Our patient was not medically fit for heart surgery and was successfully treated with 8 weeks of intravenous caspofungin, although voriconazole was added due to persistence of positive blood cultures. Caspofungin has MICs somewhat higher for C. parapsilosis and C. guilliermondii, although the clinical significance is unclear [15]. This might explain the persistence of positive blood cultures 48 hours after the beginning of treatment with caspofungin. Ten previous cases of Candida endocarditis treated with caspofungin have been reported [16, 17], four of which cured without cardiac surgery [1720].

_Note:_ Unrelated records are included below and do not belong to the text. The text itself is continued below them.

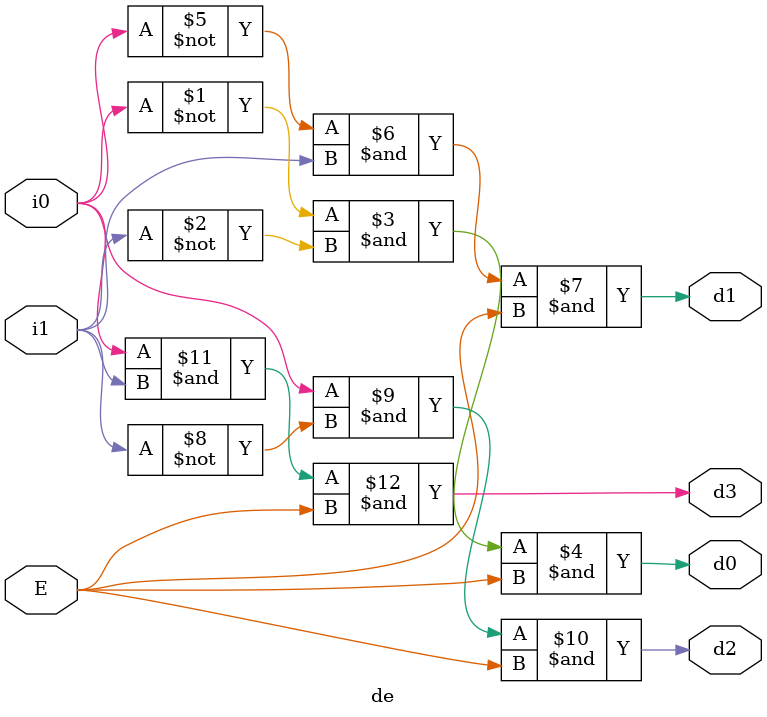
<source format=v>
module de(i0,i1,E,d0,d1,d2,d3);
input E,i1,i0;
output d0,d1,d2,d3;
assign d0=((~i0)&(~i1)&E);
assign d1=((~i0)&(i1)&E);
assign d2=((i0)&(~i1)&E);
assign d3=((i0)&(i1)&E);
endmodule


</source>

In our patient, combination therapy with caspofungin and voriconazole was an alternative to caspofungin monotherapy because of the persistence of positive blood cultures and the presence of renal insufficiency. On the other hand, continued fungemia at 3 days after the onset of caspofungin therapy cannot be considered that caspofungin was a failure, but given the known effect of grater MIC for C. parapsilosis, voriconazole was added without waiting for a possible resolution of candidemia. Voriconazole is a new triazole antifungal, while caspofungin is the first echinocandin antifungal. Voriconazole acts by inhibiting the synthesis of ergosterol in the fungal cell membrane. Caspofungin inhibits beta-1,3-D-glucan synthesis in the cell wall, a target present in fungal cells, and has shown excellent activity against Candida biofilm [21] as opposed to poor penetration of voriconazole [22, 23]. Both agents are broad-spectrum, with efficacy against invasive Aspergillus and Candida infections. The efficacy of the antifungal combination therapy with caspofungin and voriconazole has been documented in a few case reports of invasive aspergillosis in patients with hematologic malignancies [24, 25] and in a small series of patients with endogenous Candida endophthalmitis [26]. To our knowledge, the present report is the first description of successful treatment of C. parapsilosis mural endocarditis with caspofungin and voriconazole. Although relapsing endocarditis seems unlikely, the patient has been followed for less than 2 years and late relapse is still possible.

Conclusion

In this paper, we firstly reported a non-operated patient with mural endocarditis by C. parapsilosis cured with a combination of caspofungin and voriconazole. The combination of these potent antifungal agents opens new perspectives in the management of severely ill patients with invasive fungal infection.